Assuming those projections were perfect and no money was added to the overall fund balance (not counting the sewer district), the town would have $1.3 million leftover to use this year, and, under the same conditions, would have around $500,000 for 2024.
However, real expenses usually differ from budget lines, making these calculations extremely rough. What’s suggested, though, is that the steep tax cuts the Berne Republicans introduced are not sustainable without further cuts to services or continual financial windfalls.
Schimmer pointed out that, with too small a financial buffer, which is what fund balances are meant to be, the town may find itself needing to take out loans to provide its most essential services, accruing interest and hurting taxpayers, or to cover gaps created by crises like COVID-19 or Tropical Storm Irene.
Already, the town appears to be having some trouble — whether it’s financial or organizational — as evidenced by many un- or underpaid electric bills from the past two years. Supervisor Dennis Palow denied at the meeting that the town wasn’t paying its bills on time, saying, “The previous administration was paying its bills on the same day we are.”
However, the bills the town sent to The Enterprise, in response to a Freedom of Information Law request, show due dates that come and go without payments, along with disconnection notices for Switzkill Farm.
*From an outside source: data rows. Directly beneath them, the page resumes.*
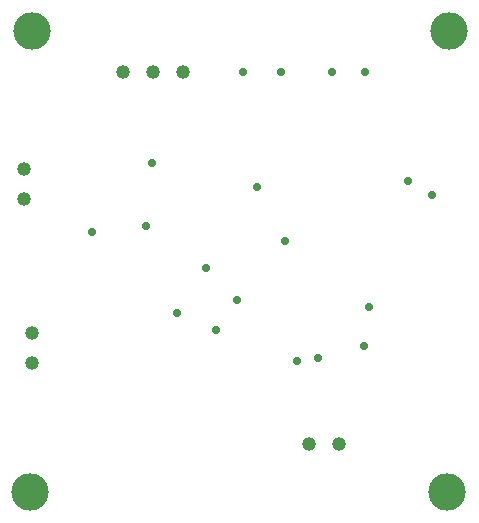
<source format=gbr>
%TF.GenerationSoftware,Altium Limited,Altium Designer,23.6.0 (18)*%
G04 Layer_Color=0*
%FSLAX45Y45*%
%MOMM*%
%TF.SameCoordinates,E9F55D22-D83D-4709-9336-3143B1C0F483*%
%TF.FilePolarity,Positive*%
%TF.FileFunction,Plated,1,2,PTH,Drill*%
%TF.Part,Single*%
G01*
G75*
%TA.AperFunction,OtherDrill,Pad Free-26 (67.056mm,123.444mm)*%
%ADD43C,3.17500*%
%TA.AperFunction,OtherDrill,Pad Free-26 (66.929mm,84.455mm)*%
%ADD44C,3.17500*%
%TA.AperFunction,ComponentDrill*%
%ADD45C,1.19000*%
%ADD46C,1.19000*%
%TA.AperFunction,OtherDrill,Pad Free-26 (31.623mm,84.455mm)*%
%ADD47C,3.17500*%
%TA.AperFunction,OtherDrill,Pad Free-26 (31.75mm,123.444mm)*%
%ADD48C,3.17500*%
%TA.AperFunction,ViaDrill,NotFilled*%
%ADD49C,0.71120*%
D43*
X6705600Y12344400D02*
D03*
D44*
X6692900Y8445500D02*
D03*
D45*
X5778500Y8851900D02*
D03*
X5524500D02*
D03*
X3949700Y12001500D02*
D03*
X4203700D02*
D03*
X4457700D02*
D03*
D46*
X3111500Y11176000D02*
D03*
Y10922000D02*
D03*
X3175000Y9537700D02*
D03*
Y9791700D02*
D03*
D47*
X3162300Y8445500D02*
D03*
D48*
X3175000Y12344400D02*
D03*
D49*
X6362700Y11074400D02*
D03*
X5321300Y10566400D02*
D03*
X5080000Y11023600D02*
D03*
X5994400Y12001500D02*
D03*
X5715000D02*
D03*
X5283200D02*
D03*
X4965700D02*
D03*
X4648200Y10337800D02*
D03*
X6031900Y10013129D02*
D03*
X5985420Y9681120D02*
D03*
X5422900Y9550400D02*
D03*
X5600700Y9575800D02*
D03*
X3683000Y10642600D02*
D03*
X4910599Y10067885D02*
D03*
X4191000Y11226800D02*
D03*
X4140200Y10693400D02*
D03*
X6565900Y10960100D02*
D03*
X4737100Y9817100D02*
D03*
X4406900Y9956800D02*
D03*
%TF.MD5,f56e32ffecd489978318cb42678fab0d*%
M02*

</source>
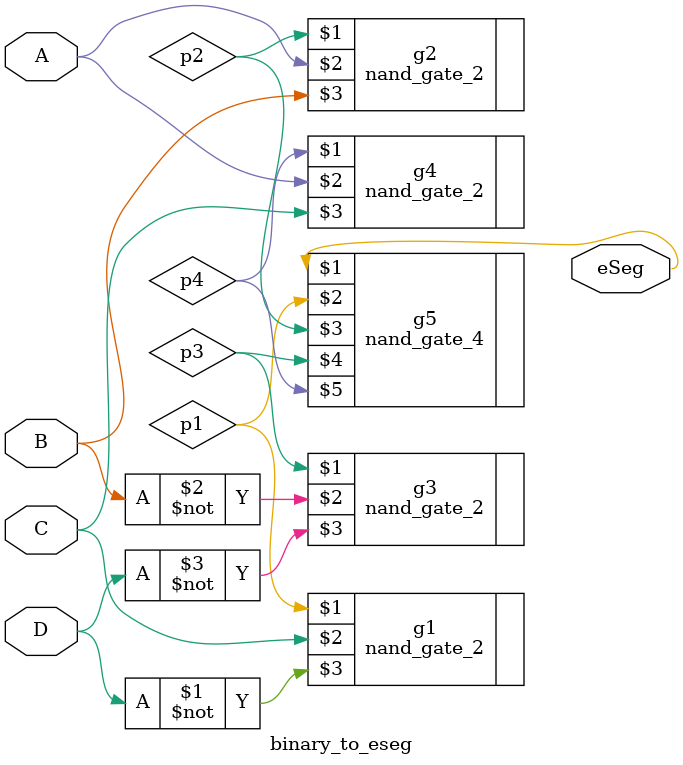
<source format=v>
`timescale 1ns / 1ps

module binary_to_eseg(
    input A,
    input B,
    input C,
    input D,
    output eSeg
    );

	 wire p1, p2, p3, p4;
	 
	 nand_gate_2 g1(p1, C, ~D);
	 nand_gate_2 g2(p2, A, B);
	 nand_gate_2 g3(p3, ~B, ~D);
	 nand_gate_2 g4(p4, A, C);
	 nand_gate_4 g5(eSeg, p1, p2, p3, p4);

endmodule

</source>
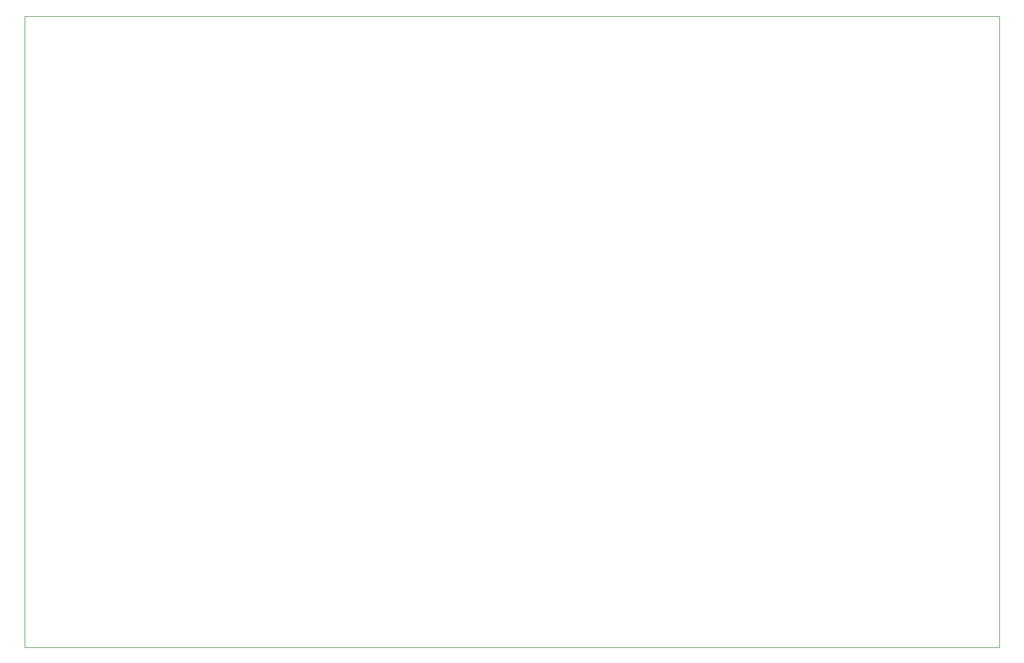
<source format=gbr>
%TF.GenerationSoftware,KiCad,Pcbnew,8.0.5*%
%TF.CreationDate,2024-11-21T16:50:39-07:00*%
%TF.ProjectId,CMPE2750,434d5045-3237-4353-902e-6b696361645f,rev?*%
%TF.SameCoordinates,Original*%
%TF.FileFunction,Profile,NP*%
%FSLAX46Y46*%
G04 Gerber Fmt 4.6, Leading zero omitted, Abs format (unit mm)*
G04 Created by KiCad (PCBNEW 8.0.5) date 2024-11-21 16:50:39*
%MOMM*%
%LPD*%
G01*
G04 APERTURE LIST*
%TA.AperFunction,Profile*%
%ADD10C,0.050000*%
%TD*%
G04 APERTURE END LIST*
D10*
X53820000Y-46000000D02*
X201180000Y-46000000D01*
X201180000Y-141400000D01*
X53820000Y-141400000D01*
X53820000Y-46000000D01*
M02*

</source>
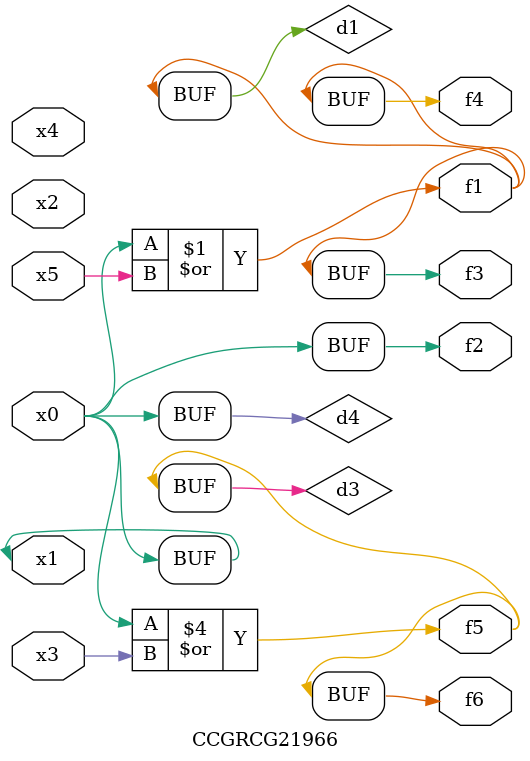
<source format=v>
module CCGRCG21966(
	input x0, x1, x2, x3, x4, x5,
	output f1, f2, f3, f4, f5, f6
);

	wire d1, d2, d3, d4;

	or (d1, x0, x5);
	xnor (d2, x1, x4);
	or (d3, x0, x3);
	buf (d4, x0, x1);
	assign f1 = d1;
	assign f2 = d4;
	assign f3 = d1;
	assign f4 = d1;
	assign f5 = d3;
	assign f6 = d3;
endmodule

</source>
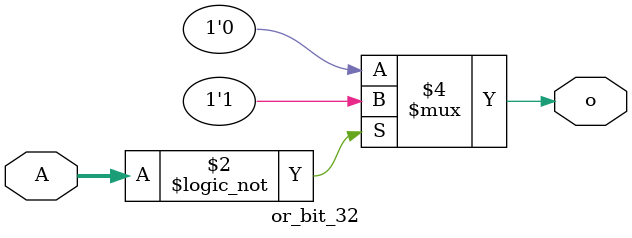
<source format=v>
`timescale 1ns / 1ps
module or_bit_32(input [31:0] A,
					  output o
    );
always @ (*)
	if (A == 0)
		o <= 1;
	else 
		o <= 0;

endmodule

</source>
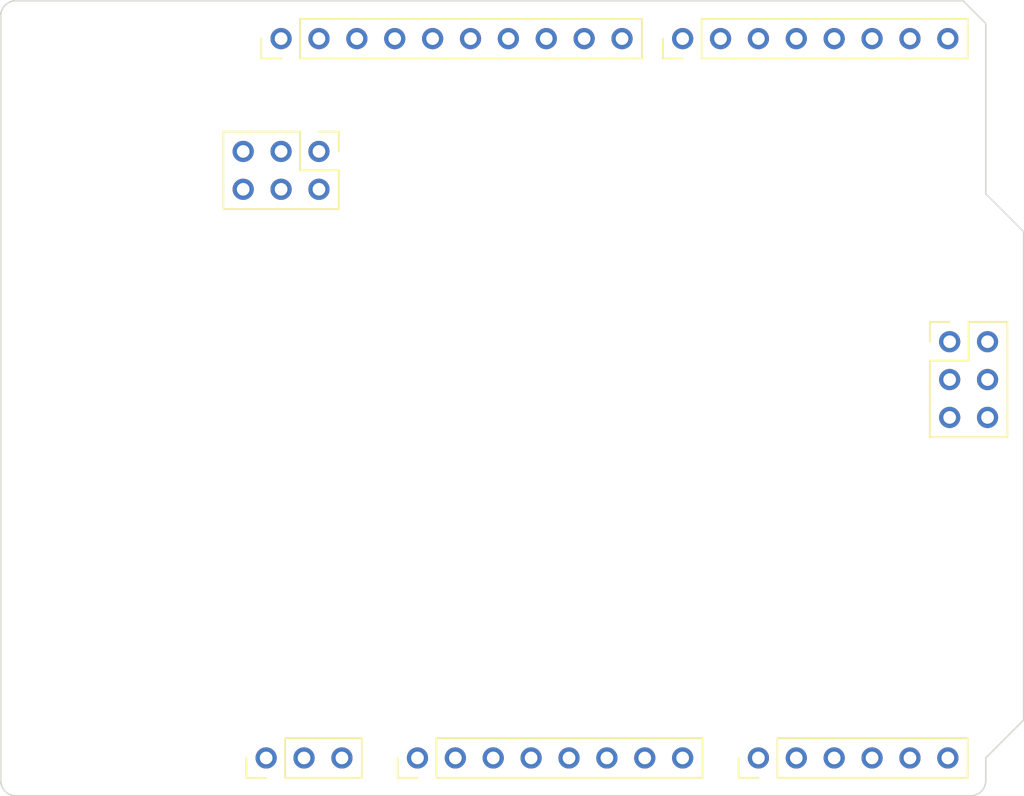
<source format=kicad_pcb>
(kicad_pcb (version 20221018) (generator pcbnew)

  (general
    (thickness 1.6)
  )

  (paper "A4")
  (title_block
    (title "Arduino UNO R4 Shield Template PCB")
    (date "2023-07-13")
    (rev "1.0")
    (company "MStackoverflow")
  )

  (layers
    (0 "F.Cu" signal)
    (31 "B.Cu" signal)
    (32 "B.Adhes" user "B.Adhesive")
    (33 "F.Adhes" user "F.Adhesive")
    (34 "B.Paste" user)
    (35 "F.Paste" user)
    (36 "B.SilkS" user "B.Silkscreen")
    (37 "F.SilkS" user "F.Silkscreen")
    (38 "B.Mask" user)
    (39 "F.Mask" user)
    (40 "Dwgs.User" user "User.Drawings")
    (41 "Cmts.User" user "User.Comments")
    (42 "Eco1.User" user "User.Eco1")
    (43 "Eco2.User" user "User.Eco2")
    (44 "Edge.Cuts" user)
    (45 "Margin" user)
    (46 "B.CrtYd" user "B.Courtyard")
    (47 "F.CrtYd" user "F.Courtyard")
    (48 "B.Fab" user)
    (49 "F.Fab" user)
    (50 "User.1" user)
    (51 "User.2" user)
    (52 "User.3" user)
    (53 "User.4" user)
    (54 "User.5" user)
    (55 "User.6" user)
    (56 "User.7" user)
    (57 "User.8" user)
    (58 "User.9" user)
  )

  (setup
    (pad_to_mask_clearance 0)
    (pcbplotparams
      (layerselection 0x00010fc_ffffffff)
      (plot_on_all_layers_selection 0x0000000_00000000)
      (disableapertmacros false)
      (usegerberextensions false)
      (usegerberattributes true)
      (usegerberadvancedattributes true)
      (creategerberjobfile true)
      (dashed_line_dash_ratio 12.000000)
      (dashed_line_gap_ratio 3.000000)
      (svgprecision 6)
      (plotframeref false)
      (viasonmask false)
      (mode 1)
      (useauxorigin false)
      (hpglpennumber 1)
      (hpglpenspeed 20)
      (hpglpendiameter 15.000000)
      (dxfpolygonmode true)
      (dxfimperialunits true)
      (dxfusepcbnewfont true)
      (psnegative false)
      (psa4output false)
      (plotreference true)
      (plotvalue true)
      (plotinvisibletext false)
      (sketchpadsonfab false)
      (subtractmaskfromsilk false)
      (outputformat 1)
      (mirror false)
      (drillshape 1)
      (scaleselection 1)
      (outputdirectory "")
    )
  )

  (net 0 "")
  (net 1 "unconnected-(U1-Pad1)")
  (net 2 "unconnected-(U1-Pad2)")
  (net 3 "unconnected-(U1-Pad3)")
  (net 4 "unconnected-(U2-Pad1)")
  (net 5 "unconnected-(U2-Pad2)")
  (net 6 "unconnected-(U2-Pad3)")
  (net 7 "unconnected-(U2-Pad4)")
  (net 8 "unconnected-(U2-Pad5)")
  (net 9 "unconnected-(U2-Pad6)")
  (net 10 "unconnected-(U2-Pad7)")
  (net 11 "unconnected-(U2-Pad8)")
  (net 12 "unconnected-(U4-Pad1)")
  (net 13 "unconnected-(U4-Pad2)")
  (net 14 "unconnected-(U4-Pad3)")
  (net 15 "unconnected-(U4-Pad4)")
  (net 16 "unconnected-(U4-Pad5)")
  (net 17 "unconnected-(U4-Pad6)")
  (net 18 "unconnected-(U5-Pad1)")
  (net 19 "unconnected-(U5-Pad2)")
  (net 20 "unconnected-(U5-Pad3)")
  (net 21 "unconnected-(U5-Pad4)")
  (net 22 "unconnected-(U5-Pad5)")
  (net 23 "unconnected-(U5-Pad6)")
  (net 24 "unconnected-(U6-Pad1)")
  (net 25 "unconnected-(U6-Pad2)")
  (net 26 "unconnected-(U6-Pad3)")
  (net 27 "unconnected-(U6-Pad4)")
  (net 28 "unconnected-(U6-Pad5)")
  (net 29 "unconnected-(U6-Pad6)")
  (net 30 "unconnected-(U6-Pad7)")
  (net 31 "unconnected-(U6-Pad8)")
  (net 32 "unconnected-(U6-Pad9)")
  (net 33 "unconnected-(U6-Pad10)")
  (net 34 "unconnected-(U3-Pad9)")
  (net 35 "unconnected-(U3-Pad10)")
  (net 36 "unconnected-(U3-Pad11)")
  (net 37 "unconnected-(U3-Pad12)")
  (net 38 "unconnected-(U3-Pad13)")
  (net 39 "unconnected-(U3-Pad14)")
  (net 40 "unconnected-(U7-Pad11)")
  (net 41 "unconnected-(U7-Pad12)")
  (net 42 "unconnected-(U7-Pad13)")
  (net 43 "unconnected-(U7-Pad14)")
  (net 44 "unconnected-(U7-Pad15)")
  (net 45 "unconnected-(U7-Pad16)")
  (net 46 "unconnected-(U7-Pad17)")
  (net 47 "unconnected-(U7-Pad18)")

  (footprint "ArduinoPinSockets:Arduino_PinSocket_1x03_P2.54mm_Vertical" (layer "F.Cu") (at 124.47499 116.84001 90))

  (footprint "ArduinoPinSockets:Arduino_PinSocket_2x03_P2.54mm_Vertical" (layer "F.Cu") (at 170.30199 88.91501))

  (footprint "ArduinoMountingHoles:Arduino_MountingHole" (layer "F.Cu") (at 172.72 83.82001))

  (footprint "ArduinoPinSockets:Arduino_PinSocket_1x08_P2.54mm_Vertical" (layer "F.Cu") (at 152.39999 68.58001 90))

  (footprint "ArduinoPinSockets:Arduino_PinSocket_1x10_P2.54mm_Vertical" (layer "F.Cu") (at 125.476 68.58 90))

  (footprint "ArduinoMountingHoles:Arduino_MountingHole" (layer "F.Cu") (at 120.65 116.84))

  (footprint "ArduinoPinSockets:Arduino_PinSocket_1x06_P2.54mm_Vertical" (layer "F.Cu") (at 157.48 116.84 90))

  (footprint "ArduinoPinSockets:Arduino_PinSocket_1x08_P2.54mm_Vertical" (layer "F.Cu") (at 134.62 116.84 90))

  (footprint "ArduinoMountingHoles:Arduino_MountingHole" (layer "F.Cu") (at 121.91999 68.58001))

  (footprint "ArduinoPinSockets:Arduino_PinSocket_2x03_P2.54mm_Vertical" (layer "F.Cu") (at 128.016 76.1492 -90))

  (footprint "ArduinoMountingHoles:Arduino_MountingHole" (layer "F.Cu") (at 172.72 111.76))

  (gr_line (start 171.196 66.04) (end 172.72 67.564)
    (stroke (width 0.1) (type solid)) (layer "Edge.Cuts") (tstamp 0b37582e-4aef-4a1d-b02e-836cae36f933))
  (gr_arc (start 107.696 119.38) (mid 106.97758 119.08242) (end 106.68 118.364)
    (stroke (width 0.1) (type solid)) (layer "Edge.Cuts") (tstamp 17507f6b-bff5-4605-aac5-ef23dd746e7d))
  (gr_line (start 172.72 78.994) (end 175.26 81.534)
    (stroke (width 0.1) (type solid)) (layer "Edge.Cuts") (tstamp 367697cd-a0ea-4570-83fb-fe5c7beca341))
  (gr_arc (start 172.72 118.364) (mid 172.42242 119.08242) (end 171.704 119.38)
    (stroke (width 0.1) (type solid)) (layer "Edge.Cuts") (tstamp 3aa08e6c-c487-4cdd-ae01-99db0b3cf1e8))
  (gr_line (start 175.26 81.534) (end 175.26 114.3)
    (stroke (width 0.1) (type solid)) (layer "Edge.Cuts") (tstamp 4153c0ef-c0ab-4590-bd4e-a048d96ce045))
  (gr_line (start 171.704 119.38) (end 107.696 119.38)
    (stroke (width 0.1) (type solid)) (layer "Edge.Cuts") (tstamp 41fca45b-32a7-4b07-9f98-b94af6335026))
  (gr_line (start 175.26 114.3) (end 172.72 116.84)
    (stroke (width 0.1) (type solid)) (layer "Edge.Cuts") (tstamp 6e1d066f-da0c-4958-a2f0-ca88bfc5f94e))
  (gr_line (start 172.72 67.564) (end 172.72 78.994)
    (stroke (width 0.1) (type solid)) (layer "Edge.Cuts") (tstamp 737df77a-2d62-4118-b6c1-e814a97aba2b))
  (gr_arc (start 106.68 67.056) (mid 106.97758 66.33758) (end 107.696 66.04)
    (stroke (width 0.1) (type solid)) (layer "Edge.Cuts") (tstamp 94dd7856-a8a5-4136-babc-b7a35866cdfe))
  (gr_line (start 172.72 116.84) (end 172.72 118.364)
    (stroke (width 0.1) (type solid)) (layer "Edge.Cuts") (tstamp aa072add-5e43-4c26-9cc7-44a5a7d8e5f9))
  (gr_line (start 107.696 66.04) (end 171.196 66.04)
    (stroke (width 0.1) (type solid)) (layer "Edge.Cuts") (tstamp dc908eb8-6d74-403f-9238-1166597aa959))
  (gr_line (start 106.68 118.364) (end 106.68 67.056)
    (stroke (width 0.1) (type solid)) (layer "Edge.Cuts") (tstamp fe5da4d8-2c3f-4c43-ae6a-212b2c32df7d))

)

</source>
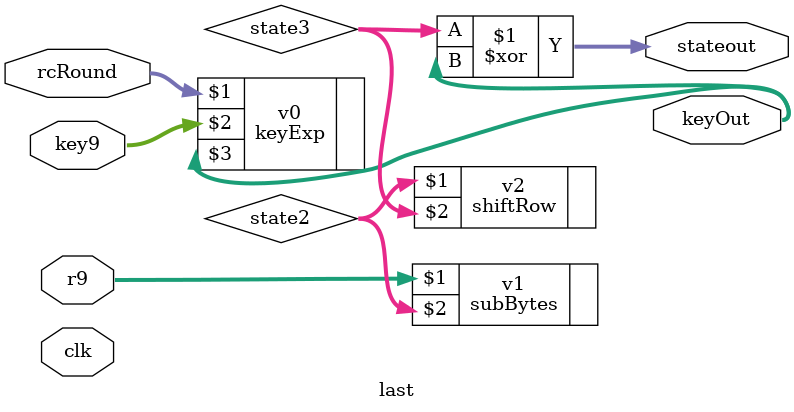
<source format=v>
/*************************************************************************** 
 ***                                                                     *** 
 *** EE 526 L Project                   Avinash Damse, Spring, 2023      *** 
 ***                                                                     *** 
 *** AES Encryption Decryption                                           *** 
 ***                                                                     *** 
 *************************************************************************** 
 ***  Filename: lastrounds.v   Created by Avinash Damse,   2nd May 2023  *** 
 ***     								         					 	 *** 
 ***************************************************************************/ 


`timescale 1ns / 1ps
module last(clk,rcRound,r9,key9,keyOut,stateout);
input clk;
input [3:0] rcRound;
input [127:0] r9;
input [127:0] key9;
output [127:0] keyOut;
output [127:0] stateout;




wire [127:0] state2,state3;

//10th round(no mixcolumns)
keyExp v0(rcRound, key9, keyOut);
subBytes v1(r9,state2);
shiftRow v2(state2,state3);

assign stateout = state3^keyOut;

endmodule

</source>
Of the budget calculations presented by Zimmerman and commented on by Schimmer, Palow said — after the two had left the meeting — that the discrepancy was the result of “expenditures that they don’t see, and it rolls over to the next year … They don’t see the expenditures that we don’t use in 2022.”
Assessor
Also, of another one of Zimmerman’s complaints, about the town eliminating one of the three assessor positions, Palow said that the board will change the town law next year so that it appoints a sole assessor rather than have three elected assessors.
Assessor Brian Crawford, who is also chairman, told The Enterprise last month that he was not seeking office again.
New York State Law allows towns to choose between having one appointed assessor, and one or three elected ones. Over 90 percent of towns have a sole assessor, according to the New York State Department of Taxation and Finance.
The law says that elected assessors’ terms will continue until Dec. 31 of the year that a local law switching to an appointed successor takes effect.